POWER POURS: A customerfriendly wine program can really move the merchandise.
Committed inhabitants of the heartland such as myself enjoy a few benefits, high among them is an extraordinarily low cost of living, which includes, among other things, eminently reasonable prices for wine by the glass at good restaurants. At one of Cleveland's most popular and expensive restaurants, I can't pay more than $12, but if I were feeling the pinch, I could content myself with a $6 pinot grigio.
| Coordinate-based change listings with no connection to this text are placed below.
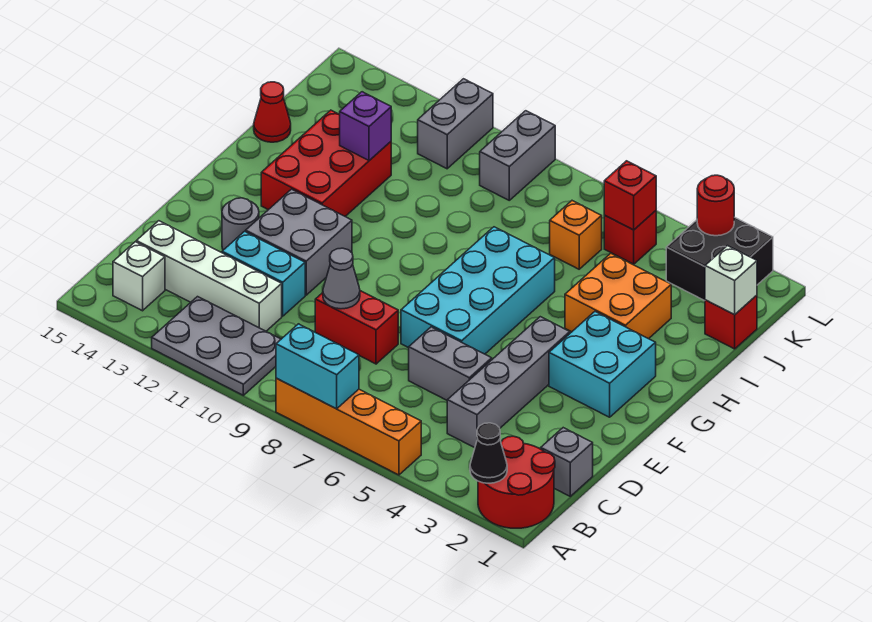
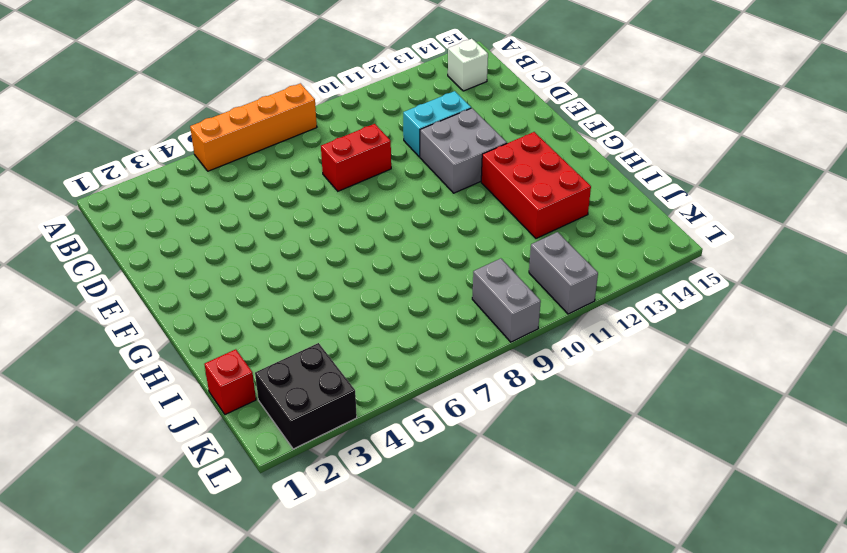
none -> red 2x2 round brick [478,436,555,528]
none -> grey 2x3 plate [152,297,281,395]
none -> grey 1x1 brick [541,428,593,496]
none -> grey 1x4 brick [447,317,570,448]

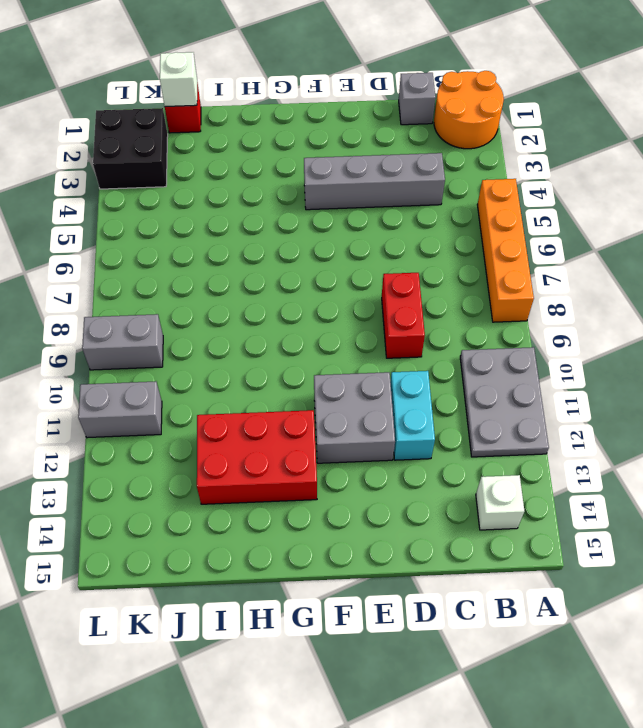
orange 2x2 round brick [434,71,504,149] -> red 2x2 round brick [478,436,555,528]
none -> white 1x4 brick [136,221,282,331]
none -> grey 1x2 brick [409,327,492,400]
none -> cyan 2x4 brick [401,227,555,354]
none -> grey 1x1 round brick [222,198,259,250]

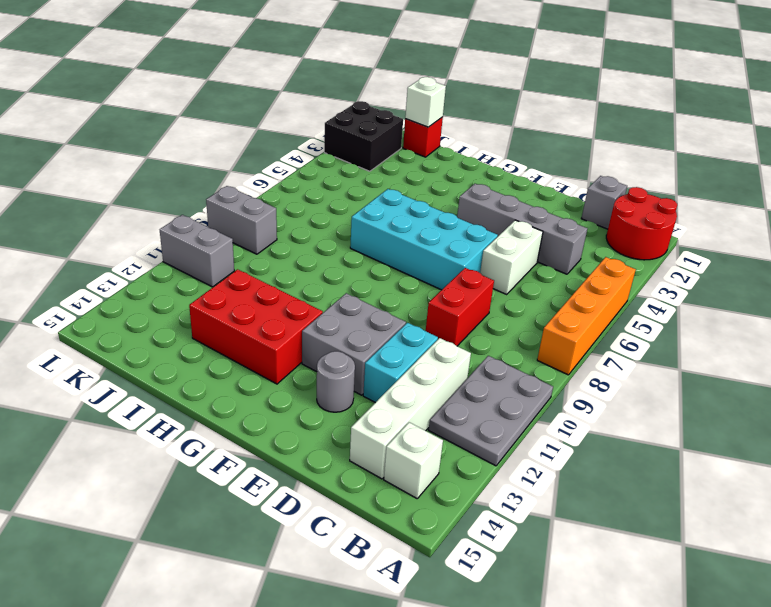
white 1x2 brick [480,220,543,294] -> grey 1x2 brick [409,327,492,400]
none -> cyan 2x2 brick [549,312,656,417]
none -> orange 2x2 brick [565,253,671,339]
none -> red 1x1 cone [254,82,291,142]
none -> orange 1x1 brick [550,201,602,269]

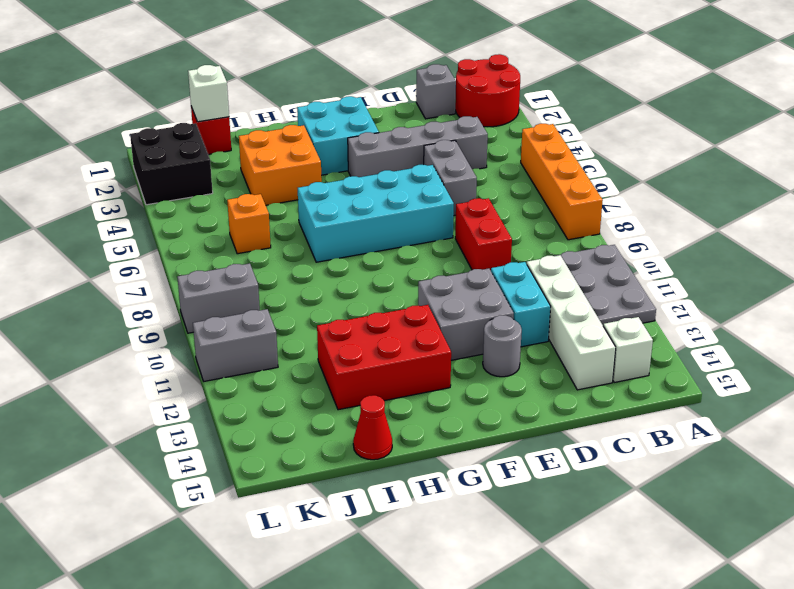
none -> red 1x1 brick [604,211,656,264]
none -> black 1x1 cone [470,423,507,483]
none -> cyan 1x2 brick [276,324,359,409]
none -> grey 1x1 cone [323,248,360,309]

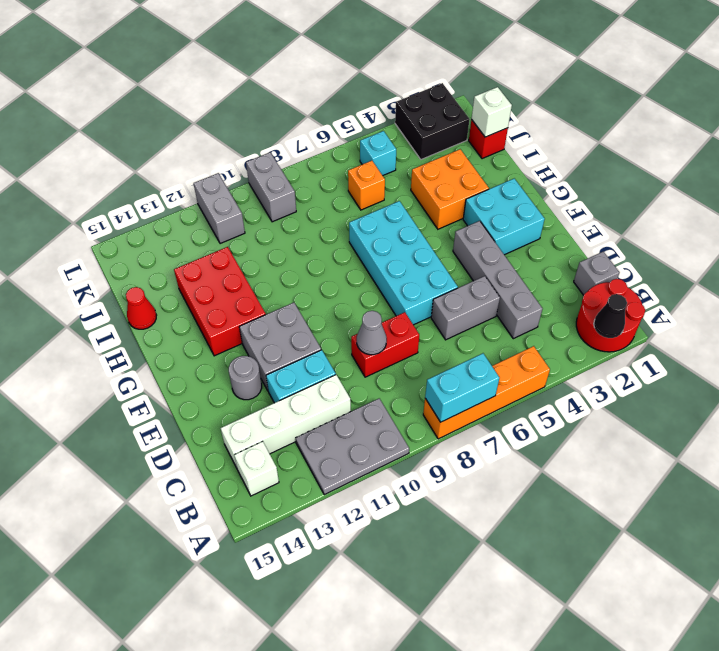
cyan 1x1 brick [360,131,396,176] -> red 1x1 brick [604,211,656,264]
none -> purple 1x1 brick [339,92,391,160]
none -> red 1x1 brick [604,161,656,230]
none -> red 1x1 round brick [697,175,734,236]

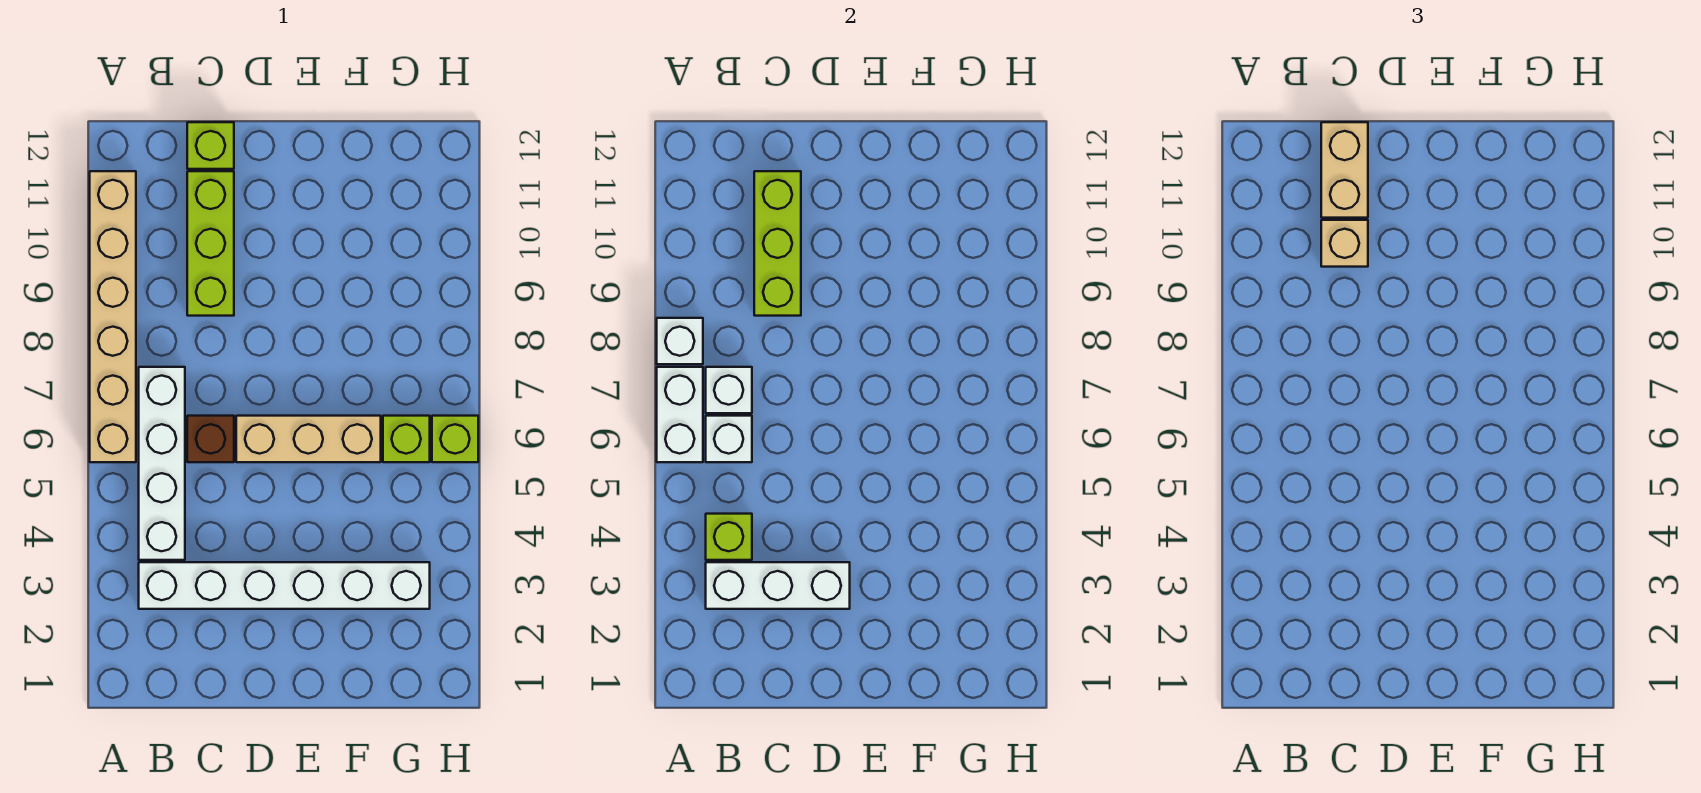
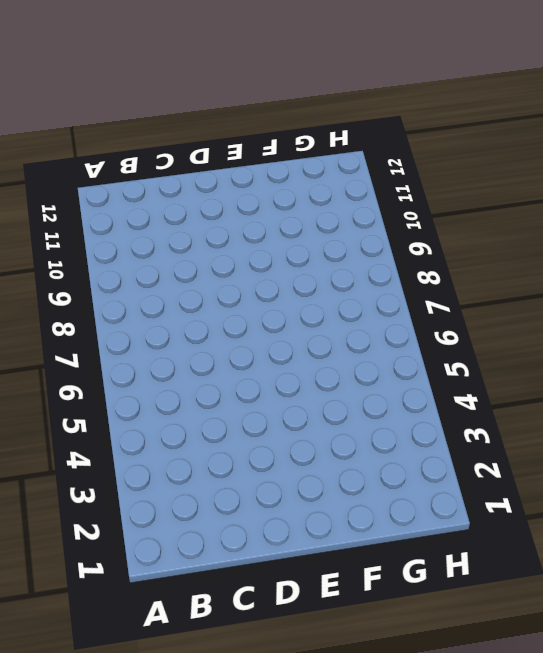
none -> tan 1x6 brick [90,171,136,462]
none -> white 1x6 brick [139,562,430,609]
none -> white 1x4 brick [139,367,185,560]

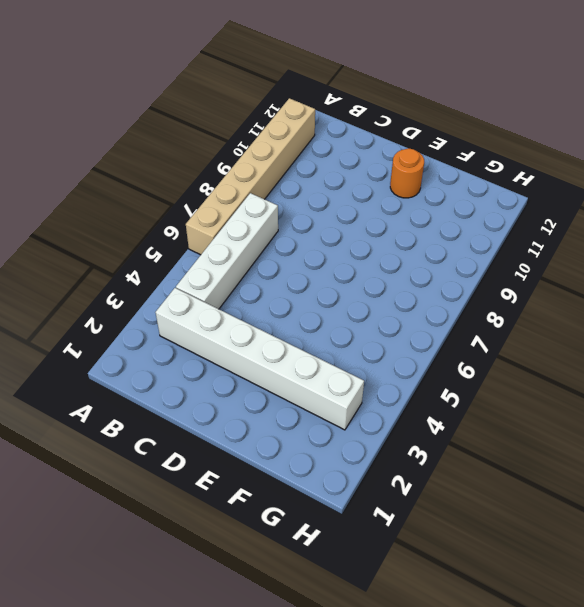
orange 1x1 round brick [390,148,424,198] -> none
none -> brown 1x1 brick [187,416,234,462]
none -> lime 1x3 brick [187,171,234,316]
none -> lime 1x1 brick [187,122,234,169]

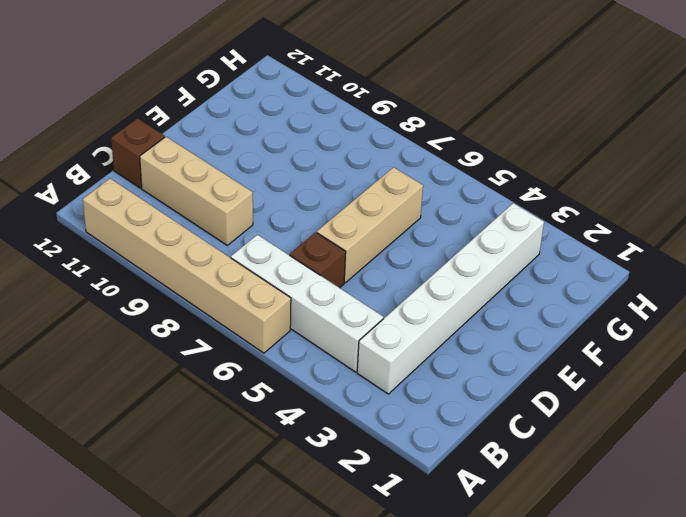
tan 1x3 brick [140,137,253,245] -> lime 1x3 brick [187,171,234,316]
brown 1x1 brick [111,118,165,188] -> lime 1x1 brick [187,122,234,169]
none -> lime 1x1 brick [383,416,430,462]
none -> lime 1x1 brick [432,416,478,462]
none -> white 1x2 brick [657,367,703,462]

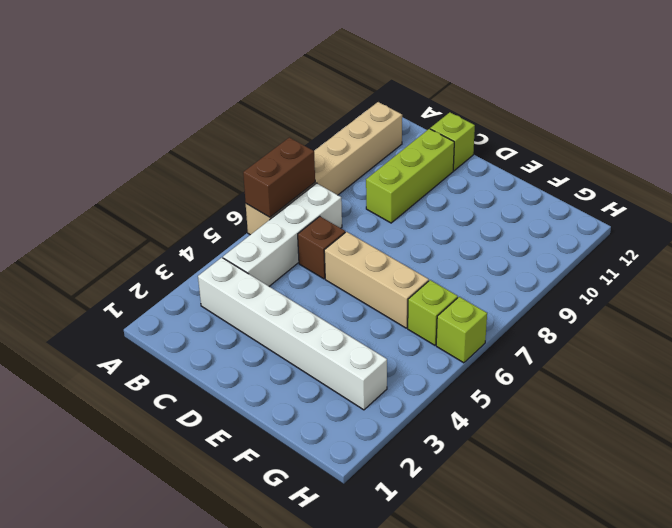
brown 1x2 brick [243,137,315,217] -> white 1x2 brick [657,367,703,462]
none -> white 1x1 brick [657,318,703,364]
none -> white 1x3 brick [706,562,850,609]
none -> lime 1x1 brick [706,514,752,560]

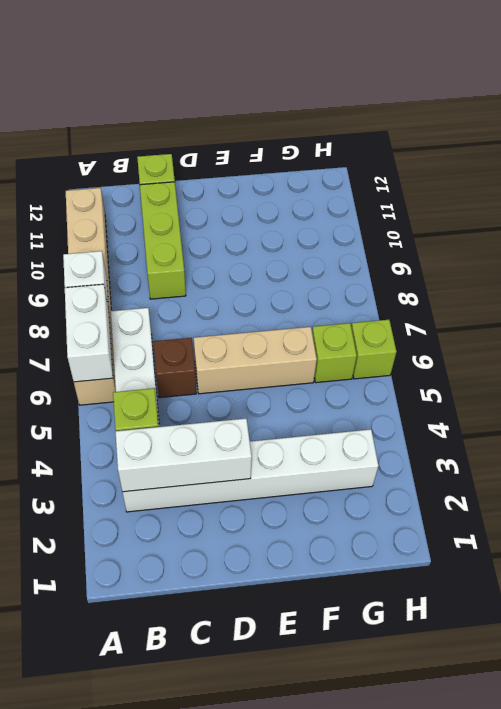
none -> white 1x1 brick [706,416,752,462]
none -> white 1x1 brick [706,367,752,413]
none -> lime 1x3 brick [754,171,801,316]

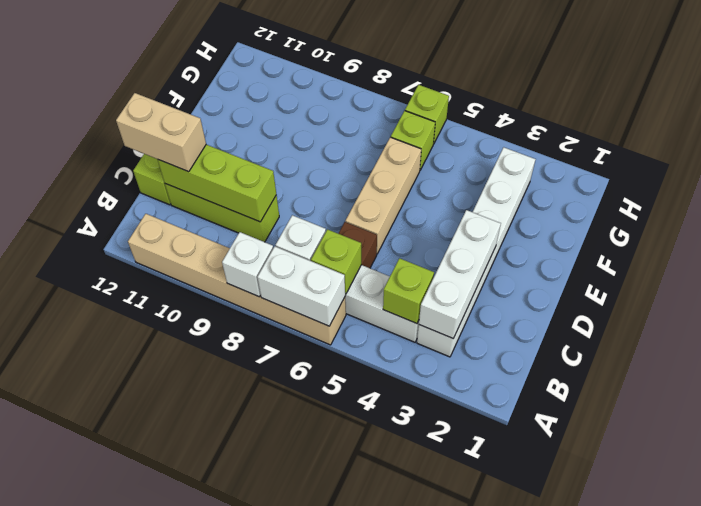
lime 1x1 brick [311,229,361,294] -> white 1x1 brick [706,416,752,462]
none -> tan 1x1 brick [1321,220,1368,267]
But go to New York City and wine by the glass can quickly take your check into triple digits. You don't blink at a $14 glass of wine there. To pick a restaurant at random, 11 Madison Park, say, which is comparable in style and price to the Cleveland restaurant, I can order a gamay for eight bucks, OK, and go as high as $26 for a cab, but the majority of the choices are in the $11-$17 range. The rule of thumb is what you pay for a glass is what the restaurant paid for the bottle. That's how restaurants make their margins. And I wasn't complaining, until I sat down at the new Landmarc, which had just opened in the Time Warner Center, an incarnation of the three-yearold Tribeca restaurant.
It was late and I wanted a quick bowl of carbonara and a glass of wine. But they don't do wine by the glass. Their half-bottles are their wine by the glass program. I had a half-bottle of a rioja (Tempranillo 2003) for $14, the same price I'd have paid at most other restaurants for a single glass, and it was perfect. There was enough pasta to warrant the two six-ounce pours I got from the bottle. I knew it hadn't been opened earlier in the week and been sitting around for a while, and I knew that it was the wine that it said it was.
Had I been feeling extravagant, I could have had a half bottle of the 2003 Quintessa Meritage for $63. Or say I was a young chef or serious about learning wines; I might home in a varietal I'd never heard of, the Aligote, a white grape grown in Burgundy. I could well give that a go for $14. These prices are only slightly above retail, not the 300 to 400 percent markup customary at restaurants. With any luck, more restaurants will consider adopting the practice.
"I came up with this craziness," said chef and owner Marc Murphy. "Everybody needs a gimmick, your own little thing. I thought ‘yeah, this'll do it.'"
It is crazy. This is how most restaurants make their costs. I asked Murphy if he knew of other restaurants that had a similar philosophy.
He didn't, and neither did his wine rep, Gabrielle Palay, who works for Frederick Wildman & Sons. "Is it a crazy idea?" she said, repeating my question. "It's a great idea. I don't understand why more people don't do it. They move a lot of wine."
I asked David Lombardo, Landmarc's wine and beverage director, how much they sell, and he said, "Let me put it this way: Our cellar holds 10,000 bottles and I refill it once a month." He put it another way: "Last week I sold ninety-six halfbottles of Sancerre." (2005, Pascal Jolivet and Guy Saget, $16 and $18 respectively.) His list is composed of between 350 and 400 bottles, about 65 of which are half bottles.
Landmarc in Tribeca is thought of as a neighborhood restaurant, and Murphy and Lombardo hoped, as they opened the new place, to develop a solid local clientele in a city jammed with restaurants. "We said, ‘Let's develop loyalty by offering wines at great prices,' at a time when most other New York restaurants were bumping them up," Lombardo said.
Murphy goes through his reasoning this way: "I can sell the Meritage for $300 and I can sell it for $125. I'll make more on the bottle if I sell it for $300. But the thing is, I'm gonna sell six bottles at $125 while the guy next to me is going to sell one. And who's gonna be happier? The six people who drank a great bottle of wine at a great price? Or the guy who paid the standard markup to my competitor next door?" Murphy asked.
Lombardo was more diplomatic: "I don't trash other people's wine programs. I understand they have to make their costs. We just chose to go a different way."
I would love to see more restaurants consider that way as well.